Gegenüber dem Fixsternhimmel [Facing the Stars] (1978)
About this artwork
Beuys was interested in the history and culture of the Celtic countries, and made several visits to Scotland and Ireland. The paper bags used in this relief may have been picked up by the artist during his 1974 trip to Ireland, in connection with the exhibition of his group of drawings, 'The Secret Block for a Secret Person in Ireland'. Critics believe James Joyce to be the 'Secret Person' to whom the work is addressed, as Beuys was a lifelong fan of the Irish writer. The iron frame used for this work may have been chosen by the artist due to the metal's strong connection with the earth as well as the bloodstream.
- title: Gegenüber dem Fixsternhimmel [Facing the Stars]
- accession number: AR00626
- artist: Joseph BeuysGerman (1921 - 1986)

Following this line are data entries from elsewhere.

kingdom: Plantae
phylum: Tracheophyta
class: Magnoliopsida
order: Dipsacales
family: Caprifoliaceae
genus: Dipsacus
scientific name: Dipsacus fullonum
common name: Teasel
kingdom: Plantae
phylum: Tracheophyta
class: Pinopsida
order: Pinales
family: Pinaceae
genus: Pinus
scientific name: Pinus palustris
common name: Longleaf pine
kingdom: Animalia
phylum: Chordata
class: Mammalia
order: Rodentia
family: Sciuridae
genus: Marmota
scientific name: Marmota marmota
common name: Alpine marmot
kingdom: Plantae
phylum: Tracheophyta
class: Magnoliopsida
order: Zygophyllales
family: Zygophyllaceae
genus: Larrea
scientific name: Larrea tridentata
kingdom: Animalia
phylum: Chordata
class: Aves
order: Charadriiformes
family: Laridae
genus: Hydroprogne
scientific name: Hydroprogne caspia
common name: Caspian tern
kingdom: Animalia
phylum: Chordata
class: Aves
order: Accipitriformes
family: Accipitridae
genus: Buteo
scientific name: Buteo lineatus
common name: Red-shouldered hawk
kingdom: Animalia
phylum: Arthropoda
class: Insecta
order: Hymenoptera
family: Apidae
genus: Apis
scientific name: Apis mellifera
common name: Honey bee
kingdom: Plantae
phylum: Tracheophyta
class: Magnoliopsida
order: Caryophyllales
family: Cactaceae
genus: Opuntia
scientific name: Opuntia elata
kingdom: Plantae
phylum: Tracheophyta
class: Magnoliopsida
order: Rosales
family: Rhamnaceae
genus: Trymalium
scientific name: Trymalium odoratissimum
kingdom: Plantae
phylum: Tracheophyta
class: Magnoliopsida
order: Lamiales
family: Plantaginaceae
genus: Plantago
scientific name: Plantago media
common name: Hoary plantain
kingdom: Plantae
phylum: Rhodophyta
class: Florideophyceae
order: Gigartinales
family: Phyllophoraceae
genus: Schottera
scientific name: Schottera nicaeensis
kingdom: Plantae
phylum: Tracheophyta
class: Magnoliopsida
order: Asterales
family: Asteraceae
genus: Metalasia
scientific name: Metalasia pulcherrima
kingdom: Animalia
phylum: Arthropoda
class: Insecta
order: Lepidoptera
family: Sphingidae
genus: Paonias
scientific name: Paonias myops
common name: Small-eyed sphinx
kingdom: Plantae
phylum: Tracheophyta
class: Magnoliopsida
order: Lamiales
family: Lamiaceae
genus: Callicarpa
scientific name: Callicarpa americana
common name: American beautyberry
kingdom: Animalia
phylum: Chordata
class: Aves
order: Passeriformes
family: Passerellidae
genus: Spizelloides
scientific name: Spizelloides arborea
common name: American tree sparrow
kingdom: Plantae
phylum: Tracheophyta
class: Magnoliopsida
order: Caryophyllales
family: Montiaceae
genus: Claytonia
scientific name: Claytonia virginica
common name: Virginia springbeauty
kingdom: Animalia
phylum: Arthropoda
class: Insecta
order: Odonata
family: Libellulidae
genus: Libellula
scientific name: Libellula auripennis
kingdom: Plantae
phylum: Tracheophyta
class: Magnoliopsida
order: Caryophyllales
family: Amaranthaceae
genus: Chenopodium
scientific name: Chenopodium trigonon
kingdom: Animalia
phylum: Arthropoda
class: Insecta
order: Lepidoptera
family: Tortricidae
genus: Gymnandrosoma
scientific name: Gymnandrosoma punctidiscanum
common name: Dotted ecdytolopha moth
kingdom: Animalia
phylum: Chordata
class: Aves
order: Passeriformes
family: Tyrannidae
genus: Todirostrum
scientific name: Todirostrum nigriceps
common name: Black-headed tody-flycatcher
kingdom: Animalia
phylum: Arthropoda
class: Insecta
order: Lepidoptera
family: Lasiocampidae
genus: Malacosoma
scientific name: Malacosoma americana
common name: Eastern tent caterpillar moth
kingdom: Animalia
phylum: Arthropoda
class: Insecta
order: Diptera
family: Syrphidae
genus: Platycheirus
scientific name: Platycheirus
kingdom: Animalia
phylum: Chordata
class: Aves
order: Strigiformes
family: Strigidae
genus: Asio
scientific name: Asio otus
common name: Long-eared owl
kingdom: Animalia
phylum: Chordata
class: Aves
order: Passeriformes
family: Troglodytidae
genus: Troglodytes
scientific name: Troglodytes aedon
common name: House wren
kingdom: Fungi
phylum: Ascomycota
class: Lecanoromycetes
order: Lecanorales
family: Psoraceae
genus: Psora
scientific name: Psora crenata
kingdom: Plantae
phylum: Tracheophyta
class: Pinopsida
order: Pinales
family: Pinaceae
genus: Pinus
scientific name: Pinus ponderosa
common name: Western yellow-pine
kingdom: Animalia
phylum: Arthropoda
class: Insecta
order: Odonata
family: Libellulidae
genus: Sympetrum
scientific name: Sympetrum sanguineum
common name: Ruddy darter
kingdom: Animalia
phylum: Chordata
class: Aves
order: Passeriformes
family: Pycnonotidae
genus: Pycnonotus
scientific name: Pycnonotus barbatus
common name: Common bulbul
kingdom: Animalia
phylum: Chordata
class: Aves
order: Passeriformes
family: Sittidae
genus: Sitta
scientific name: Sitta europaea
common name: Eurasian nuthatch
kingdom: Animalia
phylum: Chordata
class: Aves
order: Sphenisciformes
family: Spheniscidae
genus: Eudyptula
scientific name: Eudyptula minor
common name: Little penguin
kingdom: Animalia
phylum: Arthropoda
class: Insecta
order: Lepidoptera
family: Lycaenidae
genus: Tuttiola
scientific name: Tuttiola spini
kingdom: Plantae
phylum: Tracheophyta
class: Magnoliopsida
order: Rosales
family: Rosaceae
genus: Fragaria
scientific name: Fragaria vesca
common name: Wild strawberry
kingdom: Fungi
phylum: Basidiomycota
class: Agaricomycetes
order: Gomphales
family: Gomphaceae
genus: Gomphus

- gallery: Scottish National Gallery Of Modern Art Two(In Storage)
- object type: Photograph
- date created: 1978
- measurements: 18.60 x 12.70 cm
- credit line: ARTIST ROOMS National Galleries of Scotland and Tate. Acquired jointly through The d'Offay Donation with assistance from the National Heritage Memorial Fund and the Art Fund 2008
- copyright: © DACS 2016.
- photographer: Antonia Reeve
German artist Beuys believed that art was integral to everyday life. His own art was shaped by an experience early in his life. As a Luftwaffe pilot during the war, Beuys was shot down over the Crimea and was saved by nomadic Tartars. Barely alive, he was wrapped in felt and fat which preserved his body heat, and taken to safety on sledges pulled by dogs. This incident, and these particular elements, informed much of his art, which has a redemptive, mystical and ritualistic character. Central to his work were his 'Actions', which involved teaching, audience discussion and performance. The recurrent themes were social and political. Associated with the ecological movement - he was a founder member of the Green Party - he also had a strong influence on German politics.